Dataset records
_____
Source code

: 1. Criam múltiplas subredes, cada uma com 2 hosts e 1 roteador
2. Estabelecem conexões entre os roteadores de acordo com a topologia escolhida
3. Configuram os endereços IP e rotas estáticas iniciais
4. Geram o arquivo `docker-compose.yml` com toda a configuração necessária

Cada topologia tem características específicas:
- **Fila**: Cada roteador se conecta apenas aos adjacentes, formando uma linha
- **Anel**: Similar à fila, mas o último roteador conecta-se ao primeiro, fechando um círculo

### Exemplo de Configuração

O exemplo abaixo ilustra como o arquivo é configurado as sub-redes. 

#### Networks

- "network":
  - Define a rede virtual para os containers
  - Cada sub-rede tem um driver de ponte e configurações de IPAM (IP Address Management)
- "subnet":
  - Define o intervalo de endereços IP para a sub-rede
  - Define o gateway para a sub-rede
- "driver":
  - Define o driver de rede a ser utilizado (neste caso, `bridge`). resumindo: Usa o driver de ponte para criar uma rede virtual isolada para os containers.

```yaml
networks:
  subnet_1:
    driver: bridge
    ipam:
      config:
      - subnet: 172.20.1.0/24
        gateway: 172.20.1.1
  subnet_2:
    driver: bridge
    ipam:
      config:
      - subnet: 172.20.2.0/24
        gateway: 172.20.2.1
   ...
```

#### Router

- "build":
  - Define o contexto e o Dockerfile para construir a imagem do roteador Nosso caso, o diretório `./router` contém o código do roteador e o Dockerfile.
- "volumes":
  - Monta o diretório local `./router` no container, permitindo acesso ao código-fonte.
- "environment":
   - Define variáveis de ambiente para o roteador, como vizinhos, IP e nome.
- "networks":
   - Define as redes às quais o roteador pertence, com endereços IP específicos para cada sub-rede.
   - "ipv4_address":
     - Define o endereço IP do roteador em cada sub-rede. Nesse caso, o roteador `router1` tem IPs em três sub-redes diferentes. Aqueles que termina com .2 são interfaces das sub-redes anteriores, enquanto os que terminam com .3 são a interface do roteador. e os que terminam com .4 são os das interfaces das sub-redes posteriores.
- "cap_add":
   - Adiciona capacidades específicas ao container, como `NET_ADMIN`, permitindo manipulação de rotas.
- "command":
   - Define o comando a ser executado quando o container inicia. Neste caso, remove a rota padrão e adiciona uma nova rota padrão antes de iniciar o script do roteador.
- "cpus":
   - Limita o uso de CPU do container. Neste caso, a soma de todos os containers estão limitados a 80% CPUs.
_____
**What is expected:** Quote every record above exactly.

**Result for this exercise:**
Source code

: 1. Criam múltiplas subredes, cada uma com 2 hosts e 1 roteador
2. Estabelecem conexões entre os roteadores de acordo com a topologia escolhida
3. Configuram os endereços IP e rotas estáticas iniciais
4. Geram o arquivo `docker-compose.yml` com toda a configuração necessária

Cada topologia tem características específicas:
- **Fila**: Cada roteador se conecta apenas aos adjacentes, formando uma linha
- **Anel**: Similar à fila, mas o último roteador conecta-se ao primeiro, fechando um círculo

### Exemplo de Configuração

O exemplo abaixo ilustra como o arquivo é configurado as sub-redes. 

#### Networks

- "network":
  - Define a rede virtual para os containers
  - Cada sub-rede tem um driver de ponte e configurações de IPAM (IP Address Management)
- "subnet":
  - Define o intervalo de endereços IP para a sub-rede
  - Define o gateway para a sub-rede
- "driver":
  - Define o driver de rede a ser utilizado (neste caso, `bridge`). resumindo: Usa o driver de ponte para criar uma rede virtual isolada para os containers.

```yaml
networks:
  subnet_1:
    driver: bridge
    ipam:
      config:
      - subnet: 172.20.1.0/24
        gateway: 172.20.1.1
  subnet_2:
    driver: bridge
    ipam:
      config:
      - subnet: 172.20.2.0/24
        gateway: 172.20.2.1
   ...
```

#### Router

- "build":
  - Define o contexto e o Dockerfile para construir a imagem do roteador Nosso caso, o diretório `./router` contém o código do roteador e o Dockerfile.
- "volumes":
  - Monta o diretório local `./router` no container, permitindo acesso ao código-fonte.
- "environment":
   - Define variáveis de ambiente para o roteador, como vizinhos, IP e nome.
- "networks":
   - Define as redes às quais o roteador pertence, com endereços IP específicos para cada sub-rede.
   - "ipv4_address":
     - Define o endereço IP do roteador em cada sub-rede. Nesse caso, o roteador `router1` tem IPs em três sub-redes diferentes. Aqueles que termina com .2 são interfaces das sub-redes anteriores, enquanto os que terminam com .3 são a interface do roteador. e os que terminam com .4 são os das interfaces das sub-redes posteriores.
- "cap_add":
   - Adiciona capacidades específicas ao container, como `NET_ADMIN`, permitindo manipulação de rotas.
- "command":
   - Define o comando a ser executado quando o container inicia. Neste caso, remove a rota padrão e adiciona uma nova rota padrão antes de iniciar o script do roteador.
- "cpus":
   - Limita o uso de CPU do container. Neste caso, a soma de todos os containers estão limitados a 80% CPUs.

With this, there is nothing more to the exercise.